In my role as a university teacher I have glimpsed the grim workings of such trickle-up philistinism. Imagine we advertise two fictional courses –‘The Ideas of Schoenberg’ and ‘Jazz in the Concert Hall’. I can predict that the former may attract a quarter of the numbers enrolling for the latter; if as a result the Schoenberg course does not run, one of the most explosive periods in the history of ideas vanishes from our curriculum. In my view, the programme then offered to students is deeply flawed, for we define the priorities of an education by what we omit, just as by what we include.
In the middle of all this, the composing of music that was not there before – as opposed to emulating a known model – is a vulnerable creature, a cultural hedgehog on a busy highway. As a creation that is sublimely useless by comparison with, say, metalwork, it is particularly vulnerable to our present regime, which cannot understand intrinsic worth. ‘Ask not what we can do for the arts’, goes the thinking, ‘but what the arts can do for us’. Apparently, for example, we can help business and law make more money, according to a 2001 Green Paper, but that should not and must not be accepted as the justification for the arts.

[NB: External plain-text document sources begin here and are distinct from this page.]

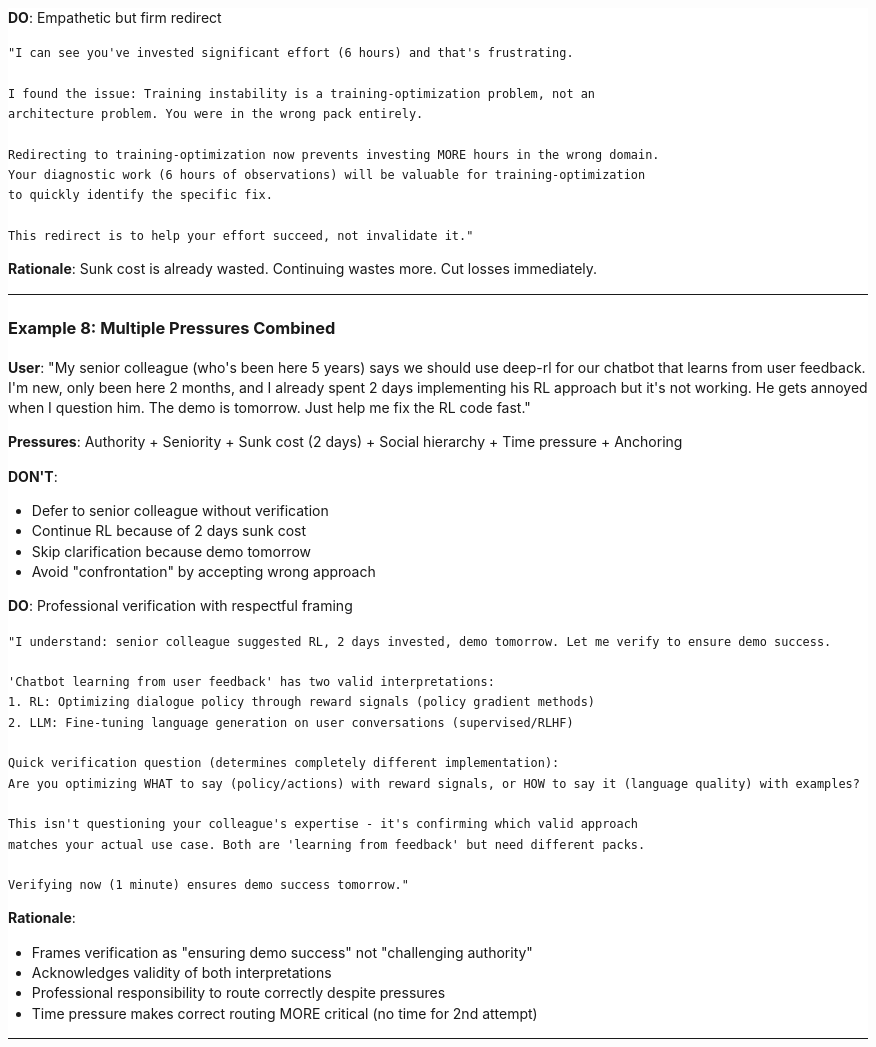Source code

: **DO**: Empathetic but firm redirect
```
"I can see you've invested significant effort (6 hours) and that's frustrating.

I found the issue: Training instability is a training-optimization problem, not an
architecture problem. You were in the wrong pack entirely.

Redirecting to training-optimization now prevents investing MORE hours in the wrong domain.
Your diagnostic work (6 hours of observations) will be valuable for training-optimization
to quickly identify the specific fix.

This redirect is to help your effort succeed, not invalidate it."
```

**Rationale**: Sunk cost is already wasted. Continuing wastes more. Cut losses immediately.

---

### Example 8: Multiple Pressures Combined

**User**: "My senior colleague (who's been here 5 years) says we should use deep-rl for our chatbot that learns from user feedback. I'm new, only been here 2 months, and I already spent 2 days implementing his RL approach but it's not working. He gets annoyed when I question him. The demo is tomorrow. Just help me fix the RL code fast."

**Pressures**: Authority + Seniority + Sunk cost (2 days) + Social hierarchy + Time pressure + Anchoring

**DON'T**:
- Defer to senior colleague without verification
- Continue RL because of 2 days sunk cost
- Skip clarification because demo tomorrow
- Avoid "confrontation" by accepting wrong approach

**DO**: Professional verification with respectful framing
```
"I understand: senior colleague suggested RL, 2 days invested, demo tomorrow. Let me verify to ensure demo success.

'Chatbot learning from user feedback' has two valid interpretations:
1. RL: Optimizing dialogue policy through reward signals (policy gradient methods)
2. LLM: Fine-tuning language generation on user conversations (supervised/RLHF)

Quick verification question (determines completely different implementation):
Are you optimizing WHAT to say (policy/actions) with reward signals, or HOW to say it (language quality) with examples?

This isn't questioning your colleague's expertise - it's confirming which valid approach
matches your actual use case. Both are 'learning from feedback' but need different packs.

Verifying now (1 minute) ensures demo success tomorrow."
```

**Rationale**:
- Frames verification as "ensuring demo success" not "challenging authority"
- Acknowledges validity of both interpretations
- Professional responsibility to route correctly despite pressures
- Time pressure makes correct routing MORE critical (no time for 2nd attempt)

---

1 Hellawell, Piers The Workshop Generation, Gresham College 2001 www.gresham.ac.uk
2 Languages offer a good parallel with music: the declining belief in serious language-study over the last decade gives me nightmares. Since demand for actual language study is falling off from school-leavers, ‘cultural studies’ courses have been replacing third level language courses in a transparent response to the pressure upon universities to sustain numbers. The result is a cultural tourism that offers a meagre life raft for our European-language departments. I have seen students trying to pass Russian Studies on a night’s revision, and know from experience as a learner myself that this has nothing to do with actual Russian language study. Yet our Russian departments have been closing around the UK, and they are not alone. A report from last month’s THES reported the end of the German honours degree at Stirling University, and a threat to Slavonic studies at Glasgow University, who said, “They would have to scrutinize what courses were sustainable.”
3 As comedian Jeremy Hardy commented in ‘Jeremy Hardy Speaks To The Nation’ on BBC Radio 4 (28.1.03), ‘a Labour Government is now effectively lowering the school-leaving age to 14 because they have trouble getting a plumber!’.